Please lay out every line of the data entries below as a numbered list, leaving out any blank lines.

START Record set

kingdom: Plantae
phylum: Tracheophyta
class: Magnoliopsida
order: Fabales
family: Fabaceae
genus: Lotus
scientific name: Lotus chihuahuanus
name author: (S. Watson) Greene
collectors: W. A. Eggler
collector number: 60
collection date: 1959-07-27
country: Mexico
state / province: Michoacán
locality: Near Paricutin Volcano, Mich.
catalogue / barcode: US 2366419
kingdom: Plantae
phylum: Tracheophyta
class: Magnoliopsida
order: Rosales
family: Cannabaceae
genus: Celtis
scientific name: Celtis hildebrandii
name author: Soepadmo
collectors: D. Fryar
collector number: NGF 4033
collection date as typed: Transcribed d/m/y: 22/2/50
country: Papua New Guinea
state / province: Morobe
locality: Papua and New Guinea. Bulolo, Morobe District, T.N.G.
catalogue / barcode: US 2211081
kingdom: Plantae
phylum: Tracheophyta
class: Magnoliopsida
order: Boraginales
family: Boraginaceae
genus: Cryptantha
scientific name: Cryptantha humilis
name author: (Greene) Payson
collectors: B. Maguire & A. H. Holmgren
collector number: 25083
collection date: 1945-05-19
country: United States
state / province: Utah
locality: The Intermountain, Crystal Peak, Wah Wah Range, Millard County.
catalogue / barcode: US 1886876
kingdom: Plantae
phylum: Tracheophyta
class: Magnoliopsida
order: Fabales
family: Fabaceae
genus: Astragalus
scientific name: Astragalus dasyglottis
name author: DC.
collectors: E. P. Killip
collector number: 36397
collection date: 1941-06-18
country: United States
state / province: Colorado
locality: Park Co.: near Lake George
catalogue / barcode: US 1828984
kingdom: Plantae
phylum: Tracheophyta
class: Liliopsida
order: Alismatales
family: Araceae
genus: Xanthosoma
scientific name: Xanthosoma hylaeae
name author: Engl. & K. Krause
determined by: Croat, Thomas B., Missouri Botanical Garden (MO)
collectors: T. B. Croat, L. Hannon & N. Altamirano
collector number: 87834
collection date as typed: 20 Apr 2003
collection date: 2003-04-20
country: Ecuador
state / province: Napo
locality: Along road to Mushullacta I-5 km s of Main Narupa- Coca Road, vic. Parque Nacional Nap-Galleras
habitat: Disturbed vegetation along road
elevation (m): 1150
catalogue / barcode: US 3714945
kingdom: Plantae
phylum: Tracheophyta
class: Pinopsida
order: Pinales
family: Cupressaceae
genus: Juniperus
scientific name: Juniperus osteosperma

END Record set

■ **Problem solution**
1. kingdom: Plantae
2. phylum: Tracheophyta
3. class: Magnoliopsida
4. order: Fabales
5. family: Fabaceae
6. genus: Lotus
7. scientific name: Lotus chihuahuanus
8. name author: (S. Watson) Greene
9. collectors: W. A. Eggler
10. collector number: 60
11. collection date: 1959-07-27
12. country: Mexico
13. state / province: Michoacán
14. locality: Near Paricutin Volcano, Mich.
15. catalogue / barcode: US 2366419
16. kingdom: Plantae
17. phylum: Tracheophyta
18. class: Magnoliopsida
19. order: Rosales
20. family: Cannabaceae
21. genus: Celtis
22. scientific name: Celtis hildebrandii
23. name author: Soepadmo
24. collectors: D. Fryar
25. collector number: NGF 4033
26. collection date as typed: Transcribed d/m/y: 22/2/50
27. country: Papua New Guinea
28. state / province: Morobe
29. locality: Papua and New Guinea. Bulolo, Morobe District, T.N.G.
30. catalogue / barcode: US 2211081
31. kingdom: Plantae
32. phylum: Tracheophyta
33. class: Magnoliopsida
34. order: Boraginales
35. family: Boraginaceae
36. genus: Cryptantha
37. scientific name: Cryptantha humilis
38. name author: (Greene) Payson
39. collectors: B. Maguire & A. H. Holmgren
40. collector number: 25083
41. collection date: 1945-05-19
42. country: United States
43. state / province: Utah
44. locality: The Intermountain, Crystal Peak, Wah Wah Range, Millard County.
45. catalogue / barcode: US 1886876
46. kingdom: Plantae
47. phylum: Tracheophyta
48. class: Magnoliopsida
49. order: Fabales
50. family: Fabaceae
51. genus: Astragalus
52. scientific name: Astragalus dasyglottis
53. name author: DC.
54. collectors: E. P. Killip
55. collector number: 36397
56. collection date: 1941-06-18
57. country: United States
58. state / province: Colorado
59. locality: Park Co.: near Lake George
60. catalogue / barcode: US 1828984
61. kingdom: Plantae
62. phylum: Tracheophyta
63. class: Liliopsida
64. order: Alismatales
65. family: Araceae
66. genus: Xanthosoma
67. scientific name: Xanthosoma hylaeae
68. name author: Engl. & K. Krause
69. determined by: Croat, Thomas B., Missouri Botanical Garden (MO)
70. collectors: T. B. Croat, L. Hannon & N. Altamirano
71. collector number: 87834
72. collection date as typed: 20 Apr 2003
73. collection date: 2003-04-20
74. country: Ecuador
75. state / province: Napo
76. locality: Along road to Mushullacta I-5 km s of Main Narupa- Coca Road, vic. Parque Nacional Nap-Galleras
77. habitat: Disturbed vegetation along road
78. elevation (m): 1150
79. catalogue / barcode: US 3714945
80. kingdom: Plantae
81. phylum: Tracheophyta
82. class: Pinopsida
83. order: Pinales
84. family: Cupressaceae
85. genus: Juniperus
86. scientific name: Juniperus osteosperma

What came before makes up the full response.